Her death followed that of the Dec. 19 homicide of 33-year-old Ronisha Cook. The mother of two was also fatally shot in the Tenderloin. Just a few days prior, on Dec. 14, 35-year-old Latanette McDaniel was stabbed to death in the Potrero Hill neighborhood. McDaniel was mother to seven children. 

San Francisco Supervisor Matt Haney was among those who attended the press conference and pointed to the disproportionate impact of violence in neighborhoods like the Tenderloin.

“This is a neighborhood that experiences too much violence, that’s often treated as a containment zone. We reject that,” Haney said. “Every loss of life deserves a response, deserves prevention, but we know that some communities are being impacted more than others.”

He said the recent deaths of McDaniel, Cook, and Hunt, point to an epidemic that must be addressed, and must prompt the city to come together with a sense of urgency.  

“What is most important is that we listen to the leaders within our community, listen to black women in our community, leaders who tell us what we should do to prevent this in the future,” Haney said.

Supervisor Shamann Walton also promised swift and comprehensive community response to the violence.

“We want everyone to know that we take every violent crime seriously,” Walton said, “making sure that the resources to address violence go to the areas and the neighborhoods, communities where we see it.”

He said as part of that response, community policing will be made a priority.

“We’re going to put the right resources on the street, more community ambassadors, more officers on foot patrol being a part of the fabric of community and not just for response but actually spending time in communities, so that our neighbors and our families know our officers and they get to be a part of the community that they serve,” Walton stressed.

Community leaders also said there needs to be a focus on providing easy access to services to those who are most affected by violent crime.

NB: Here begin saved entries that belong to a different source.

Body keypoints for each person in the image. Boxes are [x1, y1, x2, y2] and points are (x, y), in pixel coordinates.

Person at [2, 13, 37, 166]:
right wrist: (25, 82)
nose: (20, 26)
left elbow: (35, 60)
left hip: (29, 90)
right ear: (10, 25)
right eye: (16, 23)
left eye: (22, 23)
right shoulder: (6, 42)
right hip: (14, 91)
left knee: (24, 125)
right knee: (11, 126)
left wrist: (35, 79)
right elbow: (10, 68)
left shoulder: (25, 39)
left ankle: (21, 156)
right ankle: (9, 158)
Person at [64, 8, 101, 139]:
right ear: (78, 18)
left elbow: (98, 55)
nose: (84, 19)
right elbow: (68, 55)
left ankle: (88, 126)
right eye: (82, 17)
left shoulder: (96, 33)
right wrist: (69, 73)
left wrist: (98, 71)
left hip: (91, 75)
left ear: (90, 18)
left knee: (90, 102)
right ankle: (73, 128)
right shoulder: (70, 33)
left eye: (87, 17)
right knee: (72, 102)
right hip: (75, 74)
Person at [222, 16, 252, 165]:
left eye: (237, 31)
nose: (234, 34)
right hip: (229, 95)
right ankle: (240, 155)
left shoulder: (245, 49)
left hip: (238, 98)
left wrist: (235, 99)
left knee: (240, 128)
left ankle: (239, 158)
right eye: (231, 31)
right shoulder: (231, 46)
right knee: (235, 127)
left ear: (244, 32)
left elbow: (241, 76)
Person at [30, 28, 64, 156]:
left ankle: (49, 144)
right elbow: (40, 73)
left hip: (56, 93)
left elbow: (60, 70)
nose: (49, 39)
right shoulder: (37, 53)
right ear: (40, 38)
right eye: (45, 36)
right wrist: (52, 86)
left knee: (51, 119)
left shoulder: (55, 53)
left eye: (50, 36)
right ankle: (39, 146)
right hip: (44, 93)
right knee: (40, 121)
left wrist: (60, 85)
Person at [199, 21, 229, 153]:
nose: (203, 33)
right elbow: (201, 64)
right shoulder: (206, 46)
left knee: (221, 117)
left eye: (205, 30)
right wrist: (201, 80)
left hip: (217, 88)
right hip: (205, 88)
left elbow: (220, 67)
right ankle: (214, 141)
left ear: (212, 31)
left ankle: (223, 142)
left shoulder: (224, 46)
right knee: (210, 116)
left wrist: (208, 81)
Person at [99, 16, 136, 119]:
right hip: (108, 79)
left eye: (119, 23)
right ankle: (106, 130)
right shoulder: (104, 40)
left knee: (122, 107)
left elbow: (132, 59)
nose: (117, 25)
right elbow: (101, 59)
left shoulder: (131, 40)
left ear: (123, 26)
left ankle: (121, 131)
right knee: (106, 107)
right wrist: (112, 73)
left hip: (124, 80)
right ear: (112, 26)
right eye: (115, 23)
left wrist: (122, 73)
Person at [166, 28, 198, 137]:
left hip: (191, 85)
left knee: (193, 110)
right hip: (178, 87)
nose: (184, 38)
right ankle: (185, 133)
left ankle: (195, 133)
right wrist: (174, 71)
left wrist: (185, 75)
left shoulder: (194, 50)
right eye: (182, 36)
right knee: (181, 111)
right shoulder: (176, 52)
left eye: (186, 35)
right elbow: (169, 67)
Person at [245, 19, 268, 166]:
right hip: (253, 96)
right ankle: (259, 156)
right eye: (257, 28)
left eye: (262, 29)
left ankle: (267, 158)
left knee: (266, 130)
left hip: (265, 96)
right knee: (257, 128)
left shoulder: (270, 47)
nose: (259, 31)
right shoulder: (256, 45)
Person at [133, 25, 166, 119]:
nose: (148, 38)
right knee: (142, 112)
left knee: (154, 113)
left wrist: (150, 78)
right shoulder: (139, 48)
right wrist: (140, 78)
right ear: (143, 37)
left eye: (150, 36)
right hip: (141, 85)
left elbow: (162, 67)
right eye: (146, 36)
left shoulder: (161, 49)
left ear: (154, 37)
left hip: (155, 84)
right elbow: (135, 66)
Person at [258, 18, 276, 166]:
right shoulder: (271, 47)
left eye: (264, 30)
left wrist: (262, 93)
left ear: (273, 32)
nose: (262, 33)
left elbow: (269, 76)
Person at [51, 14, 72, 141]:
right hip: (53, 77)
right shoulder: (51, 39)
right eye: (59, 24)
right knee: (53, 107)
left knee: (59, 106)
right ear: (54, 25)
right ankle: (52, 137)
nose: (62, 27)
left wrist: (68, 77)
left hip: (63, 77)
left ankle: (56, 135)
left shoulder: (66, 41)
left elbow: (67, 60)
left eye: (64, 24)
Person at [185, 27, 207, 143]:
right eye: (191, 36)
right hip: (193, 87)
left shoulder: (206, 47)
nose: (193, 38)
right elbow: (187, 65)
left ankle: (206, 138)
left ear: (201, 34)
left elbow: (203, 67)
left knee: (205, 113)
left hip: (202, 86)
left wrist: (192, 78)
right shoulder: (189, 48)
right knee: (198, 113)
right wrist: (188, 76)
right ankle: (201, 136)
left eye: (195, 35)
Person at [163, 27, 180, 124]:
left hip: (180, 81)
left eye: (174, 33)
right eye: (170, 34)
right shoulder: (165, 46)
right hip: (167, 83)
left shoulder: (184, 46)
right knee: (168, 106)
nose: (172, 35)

California director of Crime Survivors for Safety and Justice, Tinisch Hollins, pointed to statistics that showed that African Americans make up roughly 13% of the total U.S. population but experience 51% of violent crime.

Hollins said that in California, one in 10 received access to victim compensation and services. “We need to be diligent about removing barriers to victims’ compensation, trauma recovery services, and other things that are going to help us heal and restore our communities,” Hollins said.

She also challenged the city to make access to services like domestic violence prevention, as well as social and mental health assistance a priority. “We need to prioritize those who are most harmed and least helped, most impacted and that instance we’re speaking specifically about the black community and specifically about black women,” she said. 

Many at the community gathering pointed to the fact that the deaths of the three women left 11 children motherless.

Hollins called for the community to come together to be there for those children, whose lives have now been irrevocably altered by these acts if violence. 

“I want to center on the needs of the 11 children,” she said, “who are now remaining motherless, who need our support, who need us to show up, make sure that they continue to thrive and grow and heal.”